Scio v0.14.0

Coders

Some coders have moved away from the default implicit scope. By updating to scio 0.14, you may encounter the following error:

Cannot find an implicit Coder instance for type:
...

If the type is or contains an Avro class (either GenericRecord or a SpecificRecord implementation), you can import the com.spotify.scio.avro._ package to get the implicit avro coders back in scope. This is likely to happen if you are using any readAsAvro.. API or AvroSortedBucketIO from scio-smb. See avro removed from core for more details.

If the type relied on a fallback coder, we advise you to create a custom coder. See coders for more details. If you want to use kryo implicit fallback coders as before, this requires now to import com.spotify.scio.coders.kryo._ explicitly.

Avro removed from core

Avro coders are now a part of the com.spotify.scio.avro package.

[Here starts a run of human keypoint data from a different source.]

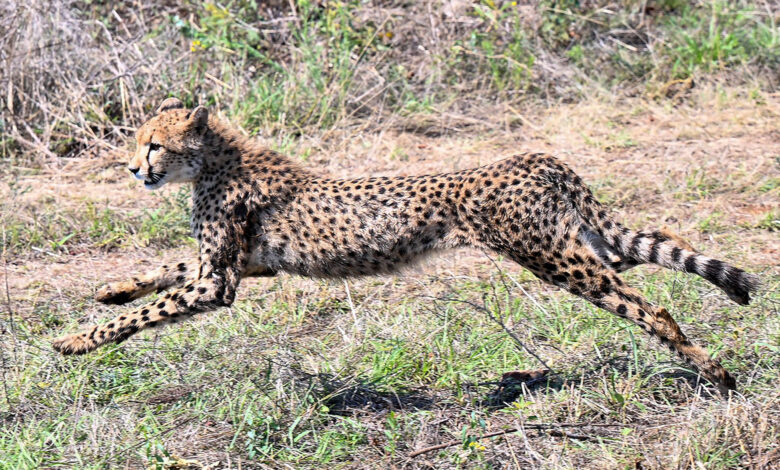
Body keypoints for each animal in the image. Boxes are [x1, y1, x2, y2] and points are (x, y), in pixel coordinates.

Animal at [52, 97, 760, 394]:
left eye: (154, 144)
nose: (133, 169)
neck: (213, 162)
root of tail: (536, 157)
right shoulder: (246, 267)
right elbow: (162, 270)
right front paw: (110, 288)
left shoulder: (220, 281)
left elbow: (147, 312)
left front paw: (75, 341)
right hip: (582, 242)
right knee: (655, 245)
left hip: (553, 257)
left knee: (653, 309)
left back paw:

import com.spotify.scio.avro._

Update direct usage:

- Coder.avroGenericRecordCoder(schema)
+ avroGenericRecordCoder(schema)
- Coder.avroGenericRecordCoder
+ avroGenericRecordCoder
- Coder.avroSpecificRecordCoder[T]
+ avroSpecificRecordCoder[T]
- Coder.avroSpecificFixedCoder[U]
+ avroSpecificFixedCoder[U]

Dynamic avro and protobuf writes are now in com.spotify.scio.avro.dynamic. If using saveAsDynamicAvroFile or saveAsDynamicProtobufFile, add the following:

import com.spotify.scio.avro.dynamic._

Avro schemas are now in com.spotify.scio.avro.schemas package:

import com.spotify.scio.avro.schemas._

Materialize no longer splittable

Materialize was previously implemented using an Avro wrapper around byte arrays. To keep materialize in scio-core it has been reimplemented with saveAsBinaryFile, which writes a sequence of records with no sub-file blocks, and thus does not support trivially splitting the file on read. We have found little use of materialize for large datasets that are not also saved permanently, so we expect the impact of this change to be minimal.

New binaryFile read

See the relevant binaryFile scaladoc and example BinaryInOut.

parquet-tensorflow metadata

When using tensorflow with scio-parquet, you must now depend on scio-tensorflow as well.

The parquet-tensorflow API has been migrated from custom parquet-extra to the official metadata API.

schema and projection are now of type org.tensorflow.metadata.v0.Schema.

scio-smb provided implementations

When using scio-smb, you also need to depend on the scio module that provides the file format implementation you want to use. See Sort-Merge-Bucket for more details.